OSUM-Pangu: An Open-Source Multidimension Speech Understanding Foundation Model Built upon OpenPangu on Ascend NPUs
This provides a reproducible baseline for the open-source speech community, promoting independent evolution of multimodal intelligence, though it is incremental in adapting existing methods to new hardware.
The paper tackles the problem of deploying speech understanding models on non-CUDA infrastructures by developing OSUM-Pangu, an open-source foundation model built on Ascend NPUs, achieving task accuracy comparable to GPU-based models.

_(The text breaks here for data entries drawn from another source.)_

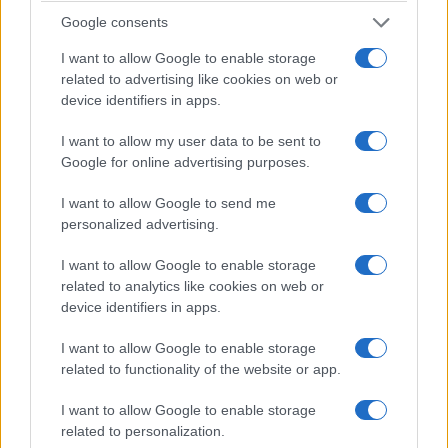
Google consents
I want to allow Google to enable storage
related to advertising like cookies on web or
device identifiers in apps.
I want to allow my user data to be sent to
Google for online advertising purposes.
I want to allow Google to send me
personalized advertising.
I want to allow Google to enable storage
related to analytics like cookies on web or
device identifiers in apps.
I want to allow Google to enable storage
related to functionality of the website or app.
I want to allow Google to enable storage
related to personalization.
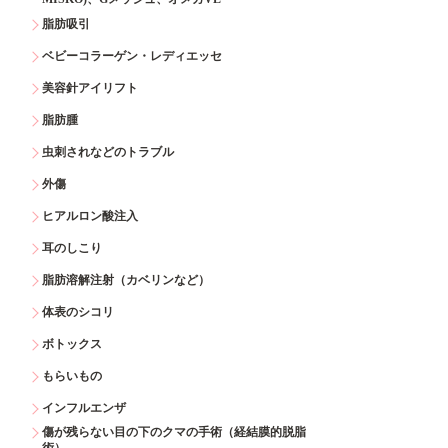
脂肪吸引
ベビーコラーゲン・レディエッセ
美容針アイリフト
脂肪腫
虫刺されなどのトラブル
外傷
ヒアルロン酸注入
耳のしこり
脂肪溶解注射（カベリンなど）
体表のシコリ
ボトックス
もらいもの
インフルエンザ
傷が残らない目の下のクマの手術（経結膜的脱脂
術）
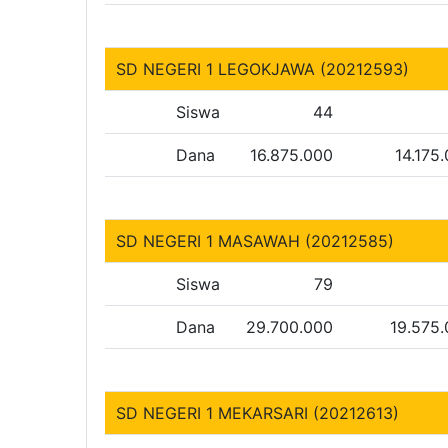
SD NEGERI 1 LEGOKJAWA (20212593)
Siswa
44
Dana
16.875.000
14.175
SD NEGERI 1 MASAWAH (20212585)
Siswa
79
Dana
29.700.000
19.575
SD NEGERI 1 MEKARSARI (20212613)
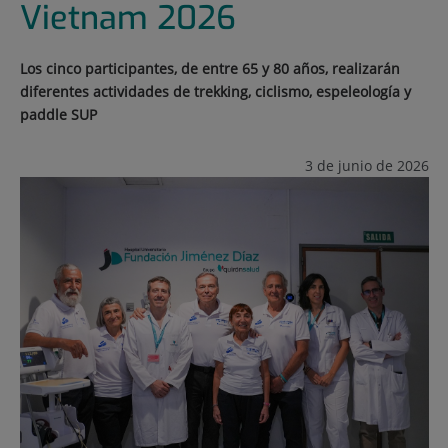
Vietnam 2026
Los cinco participantes, de entre 65 y 80 años, realizarán
diferentes actividades de trekking, ciclismo, espeleología y
paddle SUP
3 de junio de 2026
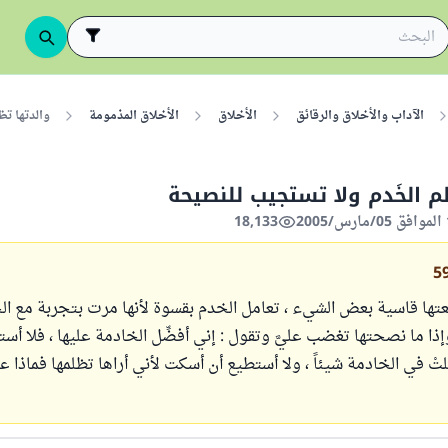
الآداب والأخلاق والرقائق
الأخلاق
الأخلاق المذمومة
والدتها تظ
م الخَدم ولا تستجيب للنصيحة
18,133
5
عتها قاسية بعض الشيء ، تعامل الخدم بقسوة لأنها مرت بتجربة مع ال
وإذا ما نصحتها تغضب عليَّ وتقول : إني أفضِّل الخادمة عليها ، فلا أس
لتْ في الخادمة شيئاً ، ولا أستطيع أن أسكت لأني أراها تظلمها فماذا عل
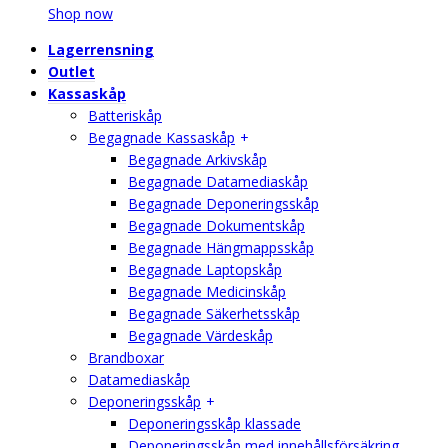
Shop now
Lagerrensning
Outlet
Kassaskåp
Batteriskåp
Begagnade Kassaskåp
Begagnade Arkivskåp
Begagnade Datamediaskåp
Begagnade Deponeringsskåp
Begagnade Dokumentskåp
Begagnade Hängmappsskåp
Begagnade Laptopskåp
Begagnade Medicinskåp
Begagnade Säkerhetsskåp
Begagnade Värdeskåp
Brandboxar
Datamediaskåp
Deponeringsskåp
Deponeringsskåp klassade
Deponeringsskåp med innehållsförsäkring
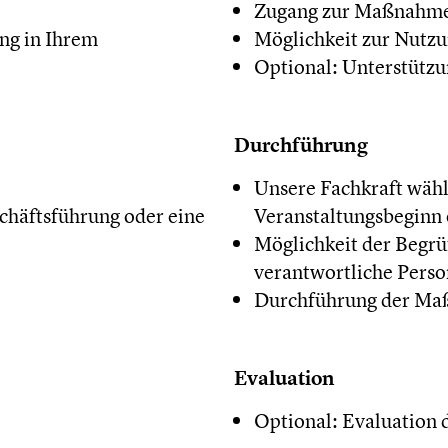
Zugang zur Maßnahme
ng in Ihrem
Möglichkeit zur Nutzu
Optional: Unterstütz
Durchführung
Unsere Fachkraft wähl
chäftsführung oder eine
Veranstaltungsbeginn 
Möglichkeit der Begrü
verantwortliche Pers
Durchführung der M
Evaluation
Optional: Evaluation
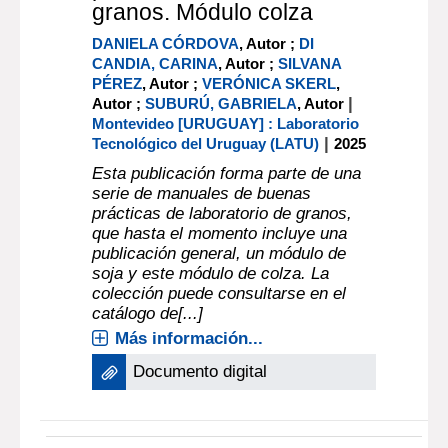
granos. Módulo colza
DANIELA CÓRDOVA
, Autor ;
DI
CANDIA, CARINA
, Autor ;
SILVANA
PÉREZ
, Autor ;
VERÓNICA SKERL
,
|
Autor ;
SUBURÚ, GABRIELA
, Autor
Montevideo [URUGUAY] : Laboratorio
|
Tecnológico del Uruguay (LATU)
2025
Esta publicación forma parte de una
serie de manuales de buenas
prácticas de laboratorio de granos,
que hasta el momento incluye una
publicación general, un módulo de
soja y este módulo de colza. La
colección puede consultarse en el
catálogo de[...]
Más información...
Documento digital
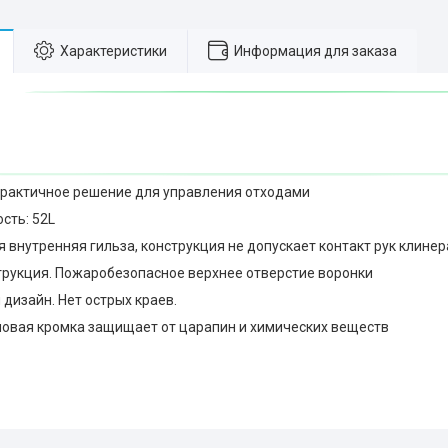
Характеристики
Информация для заказа
практичное решение для управления отходами
сть: 52L
я внутренняя гильза, конструкция не допускает контакт рук клинер
струкция. Пожаробезопасное верхнее отверстие воронки
дизайн. Нет острых краев.
новая кромка защищает от царапин и химических веществ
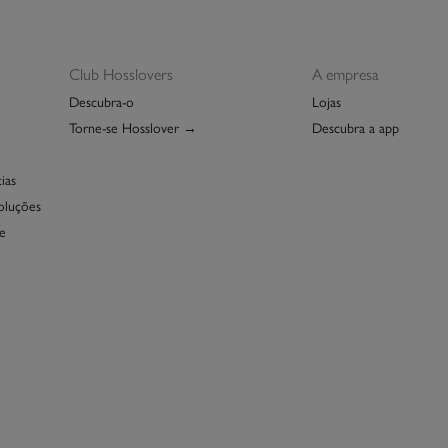
Dev
Grá
Re
Club Hosslovers
A empresa
Descubra-o
Lojas
Torne-se Hosslover →
Descubra a app
ias
oluções
e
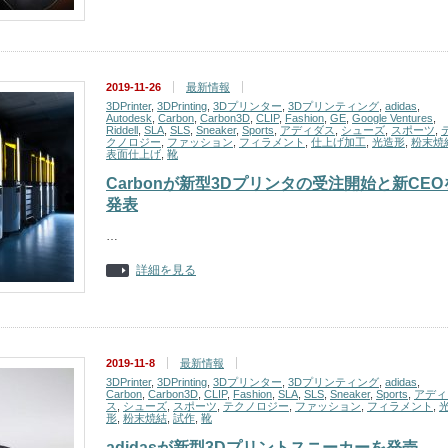
2019-11-26
最新情報
3DPrinter
,
3DPrinting
,
3Dプリンター
,
3Dプリンティング
,
adidas
,
Autodesk
,
Carbon
,
Carbon3D
,
CLIP
,
Fashion
,
GE
,
Google Ventures
,
Riddell
,
SLA
,
SLS
,
Sneaker
,
Sports
,
アディダス
,
シューズ
,
スポーツ
,
クノロジー
,
ファッション
,
フィラメント
,
仕上げ加工
,
光造形
,
粉末焼
表面仕上げ
,
靴
Carbonが新型3Dプリンタの受注開始と新CEO
発表
…
詳細を見る
2019-11-8
最新情報
3DPrinter
,
3DPrinting
,
3Dプリンター
,
3Dプリンティング
,
adidas
,
Carbon
,
Carbon3D
,
CLIP
,
Fashion
,
SLA
,
SLS
,
Sneaker
,
Sports
,
アディ
ス
,
シューズ
,
スポーツ
,
テクノロジー
,
ファッション
,
フィラメント
,
形
,
粉末焼結
,
試作
,
靴
adidasが新型3Dプリントスニーカーを発売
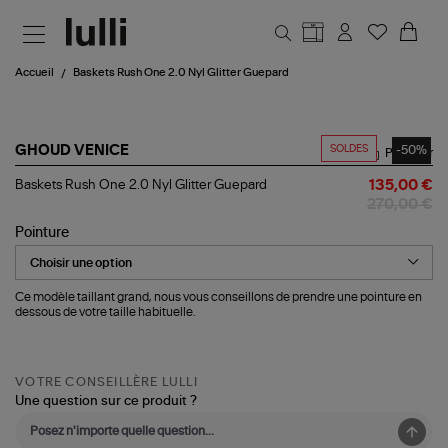
Aller au contenu principal
Accueil
Baskets Rush One 2.0 Nyl Glitter Guepard
SOLDES
-50%
GHOUD VENICE
Partager
Baskets
Baskets Rush One 2.0 Nyl Glitter Guepard
135,00 €
Rush
270,00 €
One
2.0
Pointure
Nyl
Glitter
Guepard
Ce modèle taillant grand, nous vous conseillons de prendre une pointure en
dessous de votre taille habituelle.
VOTRE CONSEILLÈRE LULLI
Une question sur ce produit ?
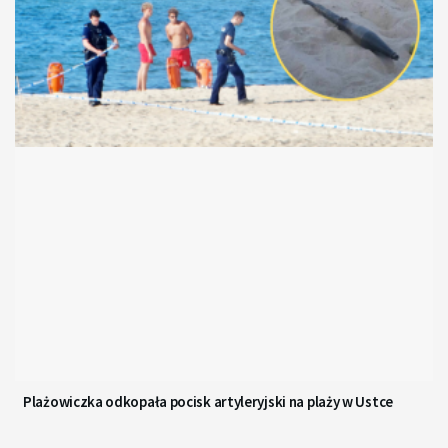
Plażowiczka odkopała pocisk artyleryjski na plaży w Ustce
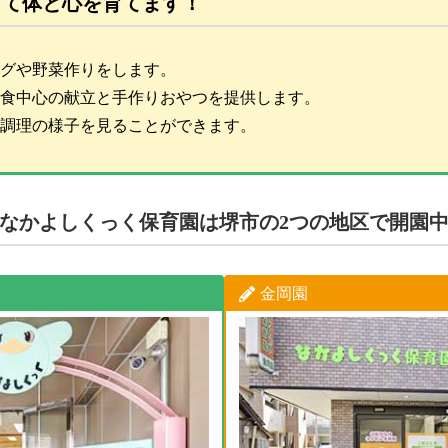
して体と心を育てます！
グや野菜作りをします。
食中心の献立と手作りおやつを提供します。
調理の様子を見ることができます。
なかよしくっく保育園は堺市の2つの地区で開園
金岡園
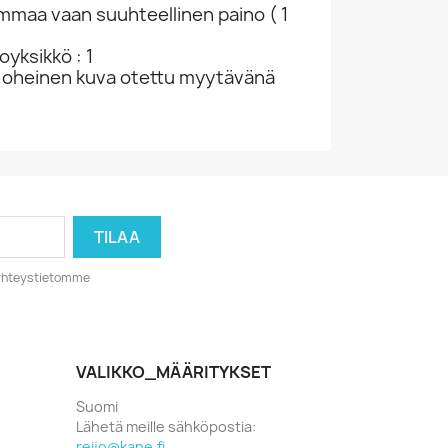
ammaa vaan suuhteellinen paino ( 1
yksikkö : 1
 oheinen kuva otettu myytävänä
o yhteystietomme
VALIKKO_MÄÄRITYKSET
Suomi
Lähetä meille sähköpostia:
reijo@kane.fi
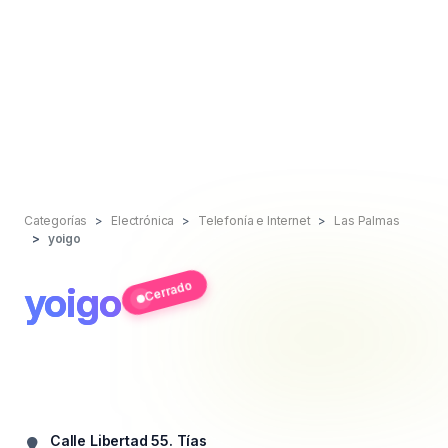
Categorías
Electrónica
Telefonía e Internet
Las Palmas
yoigo
Cerrado
yoigo
Calle Libertad 55. Tías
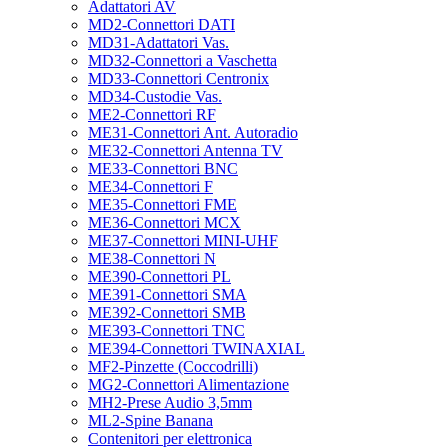
Adattatori AV
MD2-Connettori DATI
MD31-Adattatori Vas.
MD32-Connettori a Vaschetta
MD33-Connettori Centronix
MD34-Custodie Vas.
ME2-Connettori RF
ME31-Connettori Ant. Autoradio
ME32-Connettori Antenna TV
ME33-Connettori BNC
ME34-Connettori F
ME35-Connettori FME
ME36-Connettori MCX
ME37-Connettori MINI-UHF
ME38-Connettori N
ME390-Connettori PL
ME391-Connettori SMA
ME392-Connettori SMB
ME393-Connettori TNC
ME394-Connettori TWINAXIAL
MF2-Pinzette (Coccodrilli)
MG2-Connettori Alimentazione
MH2-Prese Audio 3,5mm
ML2-Spine Banana
Contenitori per elettronica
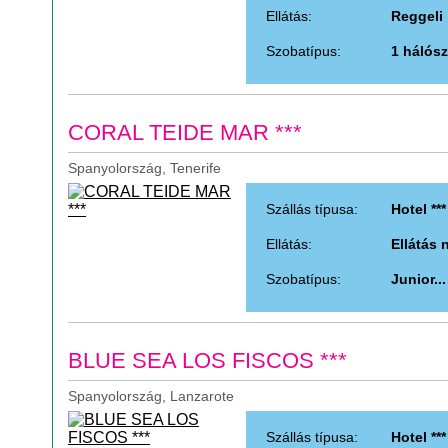
Ellátás:
Reggeli
Szobatípus:
1 hálósz
CORAL TEIDE MAR ***
Spanyolország, Tenerife
Szállás típusa:
Hotel ***
Ellátás:
Ellátás 
Szobatípus:
Junior...
BLUE SEA LOS FISCOS ***
Spanyolország, Lanzarote
Szállás típusa:
Hotel ***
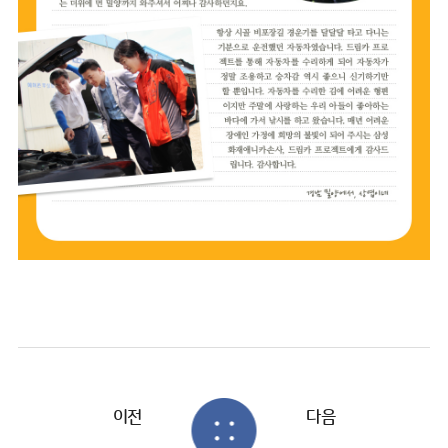
이전
다음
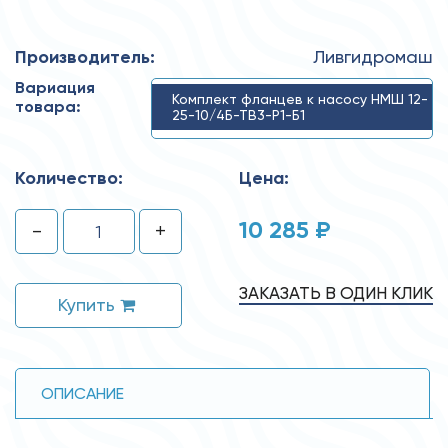
Производитель:
Ливгидромаш
Вариация
Комплект фланцев к насосу НМШ 12-
товара:
25-10/4Б-ТВ3-Р1-Б1
Количество:
Цена:
10 285 ₽
-
+
ЗАКАЗАТЬ В ОДИН КЛИК
Купить
ОПИСАНИЕ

Recent advancements in Speech Large Language Models have significantly enhanced multi-dimensional speech understanding. However, the majority of high-performance frameworks are predominantly optimized for GPU centric ecosystems and proprietary backbones, creating a significant gap for deployment on non-CUDA computing infrastructures. In this paper, we present OSUM-Pangu, a fully open-source speech understanding foundation model developed on a completely non-CUDA software and hardware stack. By integrating an audio encoder with the openPangu-7B LLM backbone, we successfully implement the entire training and inference pipeline on the Ascend NPU platform. To facilitate efficient task alignment under non-CUDA resource constraints, we adopt a practical training process that sequentially bridges speech perception and user intent recognition. Experimental results demonstrate that OSUM-Pangu achieves task accuracy comparable to mainstream GPU-based models while maintaining robust natural language interaction capabilities. Our work provides a reproducible, non-CUDA baseline for the open-source speech community, promoting the independent evolution of multimodal intelligence.